The fangs swirled with nothing but shadows when Aysen revealed them again, his face becoming a mask still as stone as he peered into the bound darkness. “I dreamt of a woman carved from wood and bound in thorns, calling for one that would never return to her arms. I dreamt of a pale eagle racing across a dead sky, chasing after a serpent of stars. And worst of all, I dreamt of the falling ash piling high to choke all beneath the silent heavens, and then a great flood to scour the world clean once all was dead. When I walked the trail of choking ashes and drowning waters, I saw two places: a black mountain, and a white city, and the city’s bells were tolling the death knell of the world.”

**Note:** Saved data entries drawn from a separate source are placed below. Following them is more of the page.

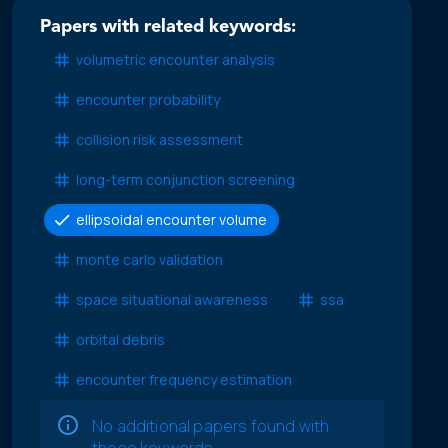
Papers with related keywords:
volumetric encounter analysis
encounter probability
collision risk assessment
long-term conjunction screening
ellipsoidal encounter volume
monte carlo validation
space situational awareness
ssa
orbital debris
encounter frequency estimation
No additional papers found with
these keywords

"Black for the east...white for the west..." Yesugei muttered quietly to himself.
"Yes, black for the east. The black mountain - the Khurvan," spoke Aysen, his eyes lighting up with understanding. "And white for the west...a city with pale, dead walls, astride a great flooding river..."
The name came to Yesugei's lips on its own. "Belnopyl. The White City. The one the Klyazmites call the Jewel on the Cherech.”
“Yes,” said Aysen again. “That is where it all began, and that is where our answers lie. And that is why you must live.”
Yesugei's eyes widened. “I thought you took me for an oathbreaker. You would let me free?”
“An oathbreaker who knows what is coming is more valuable to me now than a man leal and ignorant,” replied the shaman as he stood to his feet, his healing done. “And I did not say I will let you go free. You will survive the duel against my khan, and then you will travel to the west while I travel east. Perhaps at least in one of the two we can find some sense in this madness consuming the world. Then, we will find one another again - this I have seen in my dreams.”
“Your dreams will be for naught if I die,” said Yesugei. He looked down at his hands, cracked and bleeding; his injured leg, pain throbbing to the bone that left him scarcely able to stand. The shaman’s healing was incredible, but even so… “Your khan will kill me by his own hand tomorrow.”
"Then that would make you an oathbreaker twice over," said Aysen, and then a small grin curled to his lips. “I swore an oath. I cannot die. Not now. Those were your words, were they not?”
He felt a strange chill run through his body at the shaman's words - as though the night air had suddenly grown claws and cut him to the bone with its cold. Yes…Vasilisa…I will return…I must return.
Targatai, Khenbish, Tseren, and Kaveh…I will return for them.
I will fight for them.
When he looked up at the shaman again, he saw he was no longer speaking to Aysen - not truly. The chill he felt carving through his soul was not of the night - but seemed to radiate from the shaman's hunched form which no longer seemed human in the half-darkness. The voice that flowed from the shaman’s cracked lips was that of a singer’s - high and soft.
“A burden heavier with every stride is yours and hers, oathbreaker.” spoke the spirit dwelling within the shaman's body - speaking with a smile that seemed twisted, inhuman upon Aysen's visage.
The shaman walked slowly to the doorway of his tent, and at the threshold he turned to cast a final glance Yesugei’s way. The reflections of the bonfire outside played red and orange against the shaman's beaded veil, but from behind the leather strips Yesugei saw two pinpricks of bright, molten gold staring through.
“A burden heavier with every stride…the sorrows of the world, an endless tide. You must live, oathbreaker. Suffer, and live."